FLATOW: Now I know you like to limit the size of your video pick to like three or four minutes.

LICHTMAN: This one could not be limited. It called for a double feature.

(LAUGHTER)

FLATOW: There is no little announcement in the middle to go take your seat.

LICHTMAN: Intermission.

FLATOW: The little curtain coming - no, it's not there. But it's actually, it's really beautiful, and I'm surprised, you know, of the lighting. You know, you look at these things, how do you get the lighting so pretty?
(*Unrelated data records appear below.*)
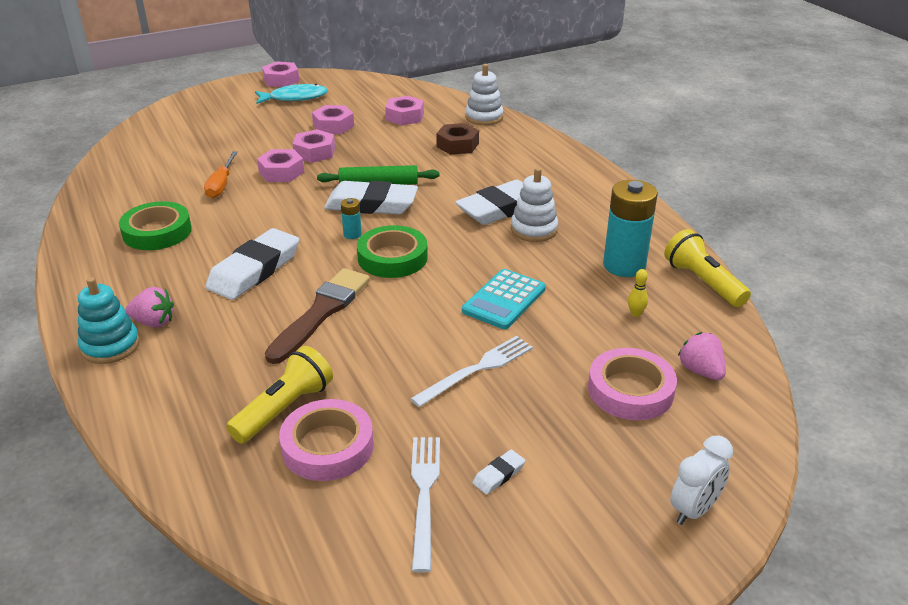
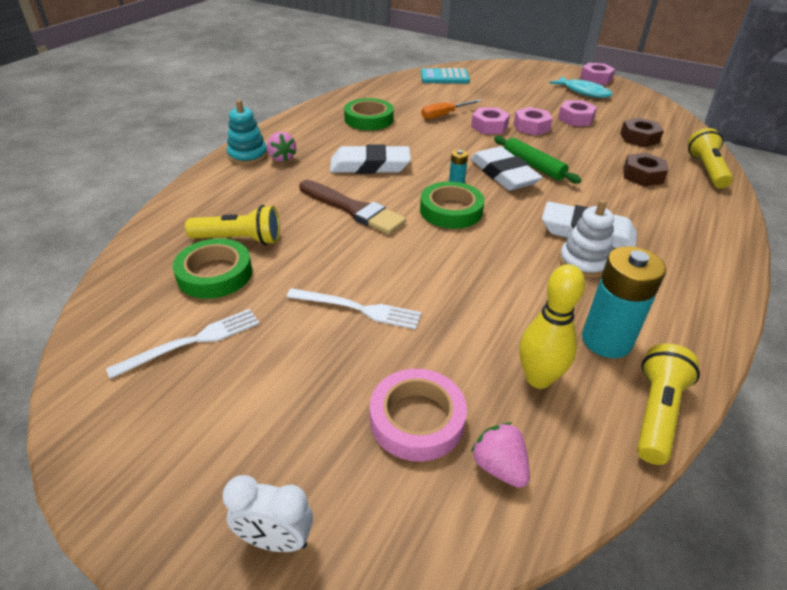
camera: 55 degrees right, 5 degrees up
(321, 312) = (353, 209): brown brush -> brown brush turned 45 degrees clockwise
(327, 446) = (215, 274): pink tape -> green tape
(405, 116) = (639, 138): pink nut -> brown nut
(484, 117) = (706, 170): white stacking toy -> yellow flashlight
(498, 475) = (239, 374): white eraser -> none
(504, 300) = (463, 286): turquoise calculator -> turquoise calculator (444, 77)
(635, 314) = (538, 378): yellow bowling pin -> yellow bowling pin, size x2.30
(700, 371) = (499, 467): pink strawberry -> pink strawberry turned 60 degrees counterclockwise

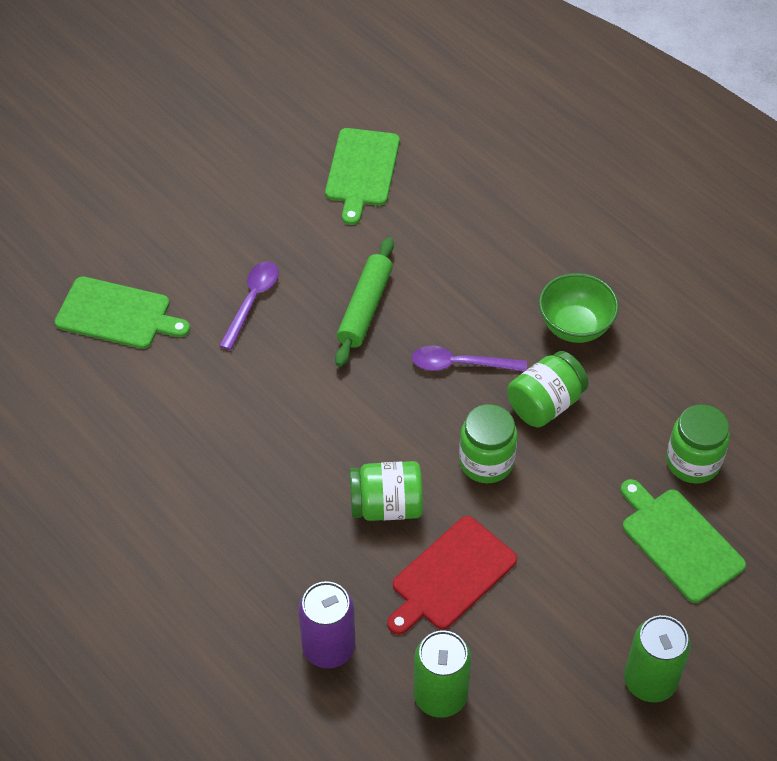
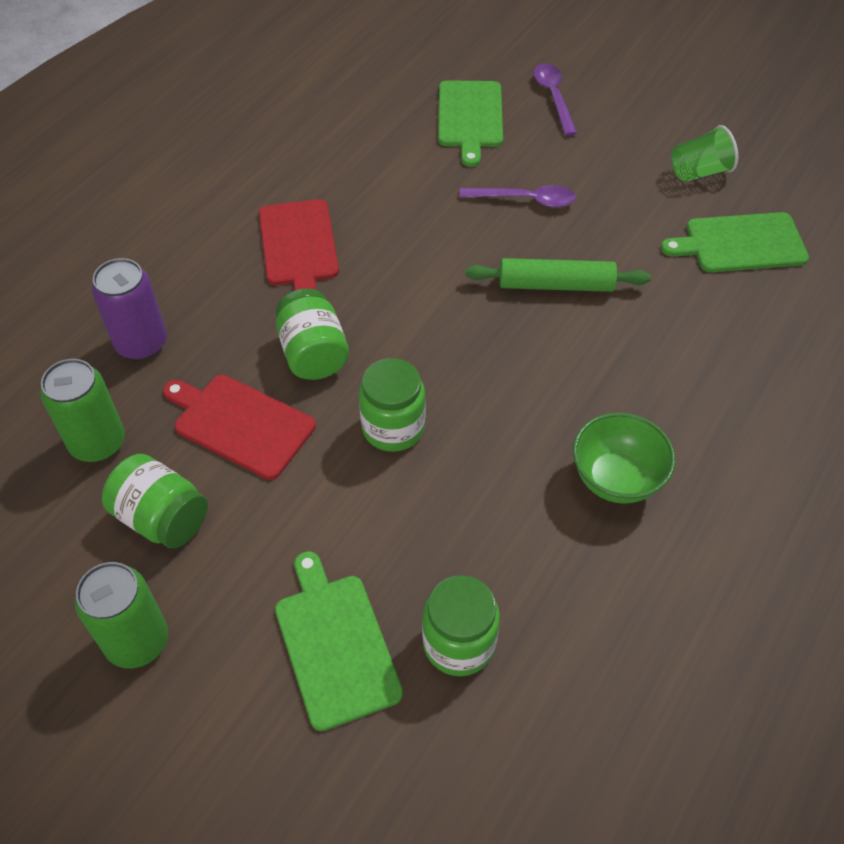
camera: 75 degrees right, 0 degrees up
(245, 494) = (299, 246): none -> red cutting board
(266, 168) = (699, 172): none -> green cup
(460, 364) = (515, 379): purple spoon -> purple spoon (553, 97)
(545, 404) = (491, 469): green jar -> green jar (162, 518)
(679, 542) = (335, 644): green cutting board -> green cutting board turned 60 degrees counterclockwise

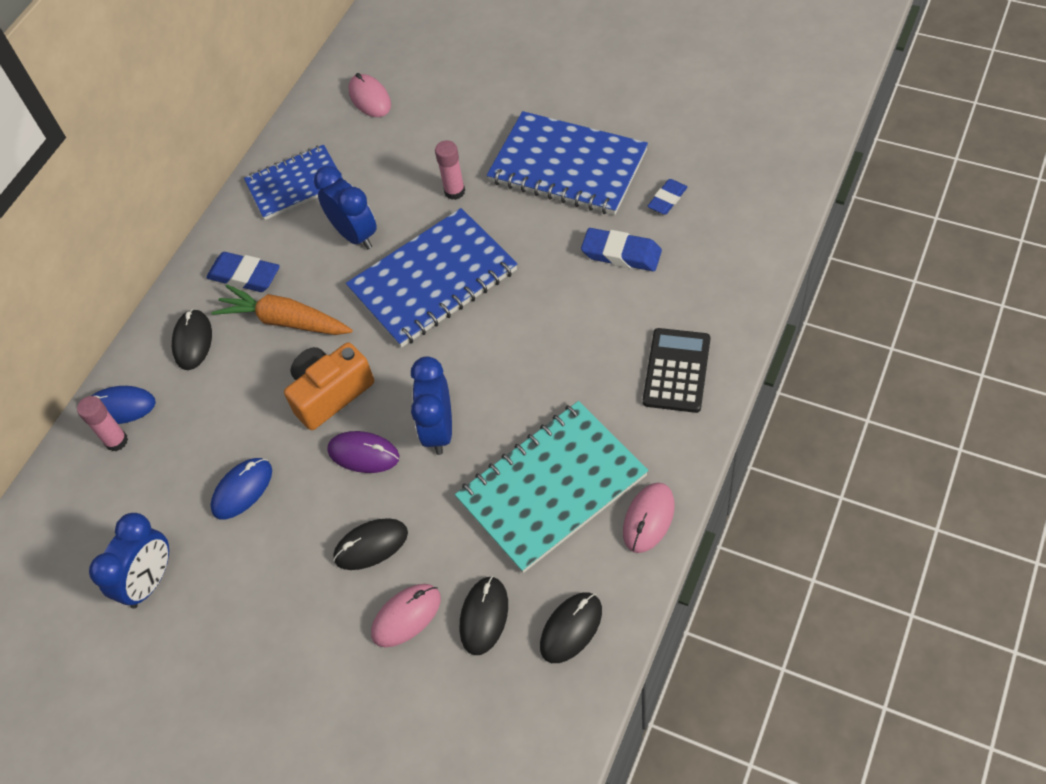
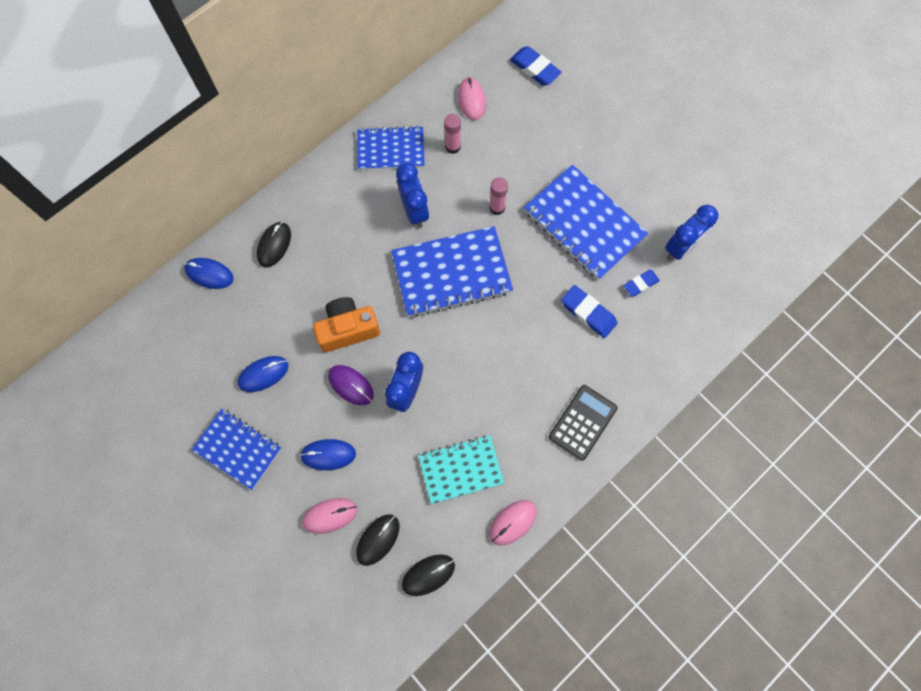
camera: 15 degrees right, 15 degrees up
(116, 441) = (197, 299): pink glue stick -> pink glue stick (453, 147)
(150, 581) = (181, 412): blue clock -> blue clock (681, 247)
(244, 276) = (327, 209): blue eraser -> blue eraser (534, 69)
(246, 591) = (238, 449): none -> blue notebook
(285, 321) = (340, 258): orange carrot -> none
(371, 545) = (328, 455): black mouse -> blue mouse
(552, 488) = (461, 469): turquoise notebook -> turquoise notebook, size x0.65

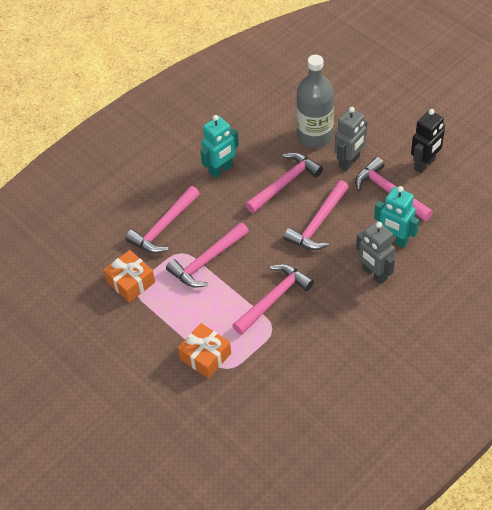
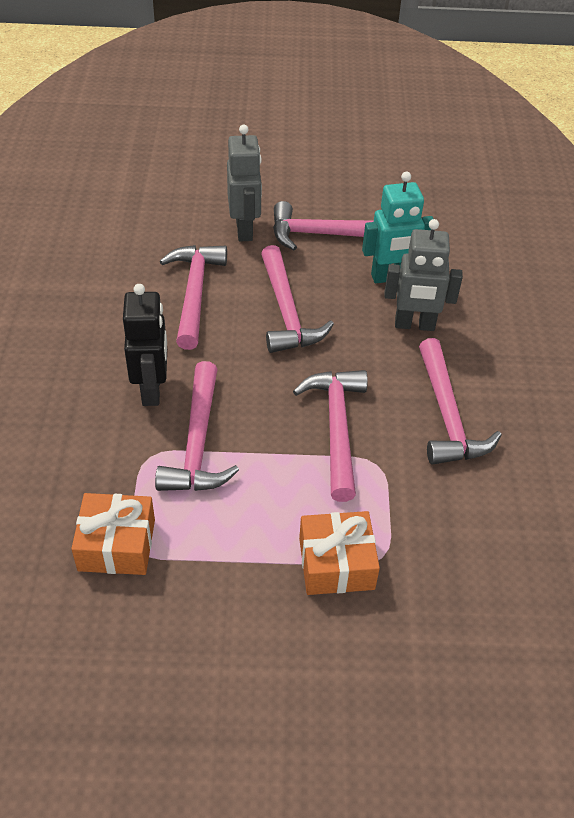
camera: 50 degrees left, 5 degrees down
(163, 227) = (87, 440): pink hammer -> pink hammer (447, 415)
(221, 170) = (92, 325): turquoise robot -> none
(315, 136) = (172, 226): grey bottle -> none
(425, 164) = (328, 189): black robot -> black robot (152, 390)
LICHTMAN: Yeah, I think this is a main component. That's what Wim van Egmond said. And these new digital cameras require less light. The film really required a lot of light to illuminate it, but of course there are - you know, they're backlit, and I think getting that right is challenging.

And the other thing he said is that the key to getting a good image is also preparing the slide in the right way.

FLATOW: Yeah.

LICHTMAN: So you want the organism - it's like taking a portrait, that's sort of how he thinks about it. But of course your microorganism doesn't see it that way.

(LAUGHTER)

LICHTMAN: So you have to figure out how to get them to sit still, and that requires sort of propping up the cover slip with little dots of Vaseline. That's his trick. But you want to sort of squish it just enough so it doesn't move but not too much so that you run it over, essentially.

FLATOW: Well, you don't want to kill the...

LICHTMAN: Yeah, that's the - you don't want to kill it.

FLATOW: All right, that's Flora Lichtman and our Video Pick of the Week. It's microorganisms that are under the microscope.

LICHTMAN: Micro-movie stars.

FLATOW: Micro-movie stars, and are there any outtakes we might get later on?

LICHTMAN: Yeah, you know, I think what I'll post a little later is one of the full versions of the worlds of Dr. Vishniac. These are these educational films that he made. Look forward to that.

FLATOW: All right, there it is. It's up, our video pick of the week, up on our website at sciencefriday.com. Thank you very much.